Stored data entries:
* * *
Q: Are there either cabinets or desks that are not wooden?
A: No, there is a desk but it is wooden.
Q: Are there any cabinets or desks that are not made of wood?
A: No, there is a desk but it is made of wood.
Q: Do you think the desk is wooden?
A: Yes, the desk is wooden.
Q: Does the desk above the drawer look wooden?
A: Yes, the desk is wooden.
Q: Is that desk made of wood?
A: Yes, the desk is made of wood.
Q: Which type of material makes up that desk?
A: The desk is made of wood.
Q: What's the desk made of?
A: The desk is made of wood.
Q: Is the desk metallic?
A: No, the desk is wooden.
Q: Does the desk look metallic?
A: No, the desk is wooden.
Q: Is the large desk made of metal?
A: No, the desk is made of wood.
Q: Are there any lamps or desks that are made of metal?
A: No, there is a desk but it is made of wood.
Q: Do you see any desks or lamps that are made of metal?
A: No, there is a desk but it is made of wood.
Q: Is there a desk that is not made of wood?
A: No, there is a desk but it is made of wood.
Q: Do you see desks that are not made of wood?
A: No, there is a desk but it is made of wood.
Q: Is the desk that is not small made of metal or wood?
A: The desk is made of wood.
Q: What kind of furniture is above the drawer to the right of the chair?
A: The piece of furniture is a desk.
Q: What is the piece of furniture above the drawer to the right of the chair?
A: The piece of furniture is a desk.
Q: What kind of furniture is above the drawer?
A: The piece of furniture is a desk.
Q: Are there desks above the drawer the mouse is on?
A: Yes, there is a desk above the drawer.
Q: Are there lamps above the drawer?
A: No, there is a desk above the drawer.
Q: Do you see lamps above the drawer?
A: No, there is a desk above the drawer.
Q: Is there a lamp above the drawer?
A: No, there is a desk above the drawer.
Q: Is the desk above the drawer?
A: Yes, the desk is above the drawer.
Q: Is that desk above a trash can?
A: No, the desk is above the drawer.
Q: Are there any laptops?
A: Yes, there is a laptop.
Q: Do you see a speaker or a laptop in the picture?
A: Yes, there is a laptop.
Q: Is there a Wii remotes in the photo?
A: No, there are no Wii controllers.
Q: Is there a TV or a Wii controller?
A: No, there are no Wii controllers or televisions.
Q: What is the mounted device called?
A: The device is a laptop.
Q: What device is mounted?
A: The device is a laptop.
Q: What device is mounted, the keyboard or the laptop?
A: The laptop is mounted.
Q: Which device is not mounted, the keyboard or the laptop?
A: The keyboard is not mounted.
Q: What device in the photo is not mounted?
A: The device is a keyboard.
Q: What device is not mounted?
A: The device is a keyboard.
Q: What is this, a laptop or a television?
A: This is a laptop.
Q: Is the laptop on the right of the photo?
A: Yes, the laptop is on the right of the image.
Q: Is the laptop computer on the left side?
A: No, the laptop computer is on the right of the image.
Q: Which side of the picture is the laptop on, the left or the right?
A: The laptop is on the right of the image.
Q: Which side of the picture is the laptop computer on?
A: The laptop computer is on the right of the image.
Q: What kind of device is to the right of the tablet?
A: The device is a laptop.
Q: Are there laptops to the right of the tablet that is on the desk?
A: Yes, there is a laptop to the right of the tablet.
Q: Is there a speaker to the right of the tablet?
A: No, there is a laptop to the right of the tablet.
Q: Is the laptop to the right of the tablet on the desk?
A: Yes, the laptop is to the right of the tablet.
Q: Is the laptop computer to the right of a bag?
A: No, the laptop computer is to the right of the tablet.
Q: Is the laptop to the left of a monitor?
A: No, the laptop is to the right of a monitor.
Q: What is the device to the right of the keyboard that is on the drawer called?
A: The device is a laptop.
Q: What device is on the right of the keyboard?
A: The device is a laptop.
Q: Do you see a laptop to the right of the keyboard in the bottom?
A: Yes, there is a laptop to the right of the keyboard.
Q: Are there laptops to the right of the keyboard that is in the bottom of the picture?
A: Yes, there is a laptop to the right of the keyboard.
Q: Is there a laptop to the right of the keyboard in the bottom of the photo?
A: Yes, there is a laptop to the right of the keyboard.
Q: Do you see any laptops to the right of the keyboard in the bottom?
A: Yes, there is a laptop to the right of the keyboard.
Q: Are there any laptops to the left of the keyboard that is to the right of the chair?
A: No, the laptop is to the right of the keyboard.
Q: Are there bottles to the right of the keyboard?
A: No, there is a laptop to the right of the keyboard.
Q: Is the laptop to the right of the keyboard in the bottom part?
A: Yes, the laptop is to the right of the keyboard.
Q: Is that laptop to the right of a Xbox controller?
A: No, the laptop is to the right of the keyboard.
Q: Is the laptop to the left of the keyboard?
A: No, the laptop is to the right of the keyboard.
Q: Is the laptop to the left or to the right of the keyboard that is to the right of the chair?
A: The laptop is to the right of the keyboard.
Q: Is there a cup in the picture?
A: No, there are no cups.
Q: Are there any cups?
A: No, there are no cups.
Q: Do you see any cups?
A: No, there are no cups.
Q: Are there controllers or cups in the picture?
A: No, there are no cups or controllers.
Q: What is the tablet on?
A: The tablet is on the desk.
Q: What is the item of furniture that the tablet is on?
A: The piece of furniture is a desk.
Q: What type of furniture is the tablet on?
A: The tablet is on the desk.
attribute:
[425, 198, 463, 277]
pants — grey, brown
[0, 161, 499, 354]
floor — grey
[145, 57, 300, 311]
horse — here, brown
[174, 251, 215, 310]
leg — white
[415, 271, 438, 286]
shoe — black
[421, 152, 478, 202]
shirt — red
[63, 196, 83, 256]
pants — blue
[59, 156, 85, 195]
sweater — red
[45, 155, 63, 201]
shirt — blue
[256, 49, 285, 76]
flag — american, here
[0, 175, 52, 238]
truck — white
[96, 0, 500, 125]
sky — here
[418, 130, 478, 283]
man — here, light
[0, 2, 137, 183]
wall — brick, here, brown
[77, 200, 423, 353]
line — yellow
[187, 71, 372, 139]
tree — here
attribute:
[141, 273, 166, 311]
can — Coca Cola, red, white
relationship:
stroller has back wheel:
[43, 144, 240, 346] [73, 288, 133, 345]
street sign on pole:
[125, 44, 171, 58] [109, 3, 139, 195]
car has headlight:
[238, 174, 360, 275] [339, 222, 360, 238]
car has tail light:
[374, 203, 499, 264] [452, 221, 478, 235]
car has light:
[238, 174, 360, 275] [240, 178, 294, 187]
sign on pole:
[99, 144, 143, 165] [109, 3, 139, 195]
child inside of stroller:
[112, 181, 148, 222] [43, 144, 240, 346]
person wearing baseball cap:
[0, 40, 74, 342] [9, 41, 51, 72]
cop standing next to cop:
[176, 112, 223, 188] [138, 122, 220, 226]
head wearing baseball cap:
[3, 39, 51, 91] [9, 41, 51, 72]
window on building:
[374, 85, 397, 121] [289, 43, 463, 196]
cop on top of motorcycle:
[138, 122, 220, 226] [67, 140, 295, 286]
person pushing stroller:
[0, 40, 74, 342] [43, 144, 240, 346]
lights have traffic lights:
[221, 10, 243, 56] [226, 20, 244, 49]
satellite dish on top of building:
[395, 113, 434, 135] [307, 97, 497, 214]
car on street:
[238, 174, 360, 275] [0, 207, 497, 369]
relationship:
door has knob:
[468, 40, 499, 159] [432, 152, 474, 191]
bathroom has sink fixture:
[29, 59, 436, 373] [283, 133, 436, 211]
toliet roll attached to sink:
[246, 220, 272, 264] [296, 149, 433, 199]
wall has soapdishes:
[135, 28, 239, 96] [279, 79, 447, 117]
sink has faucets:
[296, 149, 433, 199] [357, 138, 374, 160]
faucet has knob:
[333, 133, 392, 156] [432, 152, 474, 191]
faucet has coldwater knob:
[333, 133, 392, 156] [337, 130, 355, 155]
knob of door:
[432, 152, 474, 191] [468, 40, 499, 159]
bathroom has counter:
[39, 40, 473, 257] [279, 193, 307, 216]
* * *
- **Your goal**: All lines from the one containing "street sign on" to the last line above should be reproduced exactly, and no other lines should be given.

- **Result for this task**:
street sign on pole:
[125, 44, 171, 58] [109, 3, 139, 195]
car has headlight:
[238, 174, 360, 275] [339, 222, 360, 238]
car has tail light:
[374, 203, 499, 264] [452, 221, 478, 235]
car has light:
[238, 174, 360, 275] [240, 178, 294, 187]
sign on pole:
[99, 144, 143, 165] [109, 3, 139, 195]
child inside of stroller:
[112, 181, 148, 222] [43, 144, 240, 346]
person wearing baseball cap:
[0, 40, 74, 342] [9, 41, 51, 72]
cop standing next to cop:
[176, 112, 223, 188] [138, 122, 220, 226]
head wearing baseball cap:
[3, 39, 51, 91] [9, 41, 51, 72]
window on building:
[374, 85, 397, 121] [289, 43, 463, 196]
cop on top of motorcycle:
[138, 122, 220, 226] [67, 140, 295, 286]
person pushing stroller:
[0, 40, 74, 342] [43, 144, 240, 346]
lights have traffic lights:
[221, 10, 243, 56] [226, 20, 244, 49]
satellite dish on top of building:
[395, 113, 434, 135] [307, 97, 497, 214]
car on street:
[238, 174, 360, 275] [0, 207, 497, 369]
relationship:
door has knob:
[468, 40, 499, 159] [432, 152, 474, 191]
bathroom has sink fixture:
[29, 59, 436, 373] [283, 133, 436, 211]
toliet roll attached to sink:
[246, 220, 272, 264] [296, 149, 433, 199]
wall has soapdishes:
[135, 28, 239, 96] [279, 79, 447, 117]
sink has faucets:
[296, 149, 433, 199] [357, 138, 374, 160]
faucet has knob:
[333, 133, 392, 156] [432, 152, 474, 191]
faucet has coldwater knob:
[333, 133, 392, 156] [337, 130, 355, 155]
knob of door:
[432, 152, 474, 191] [468, 40, 499, 159]
bathroom has counter:
[39, 40, 473, 257] [279, 193, 307, 216]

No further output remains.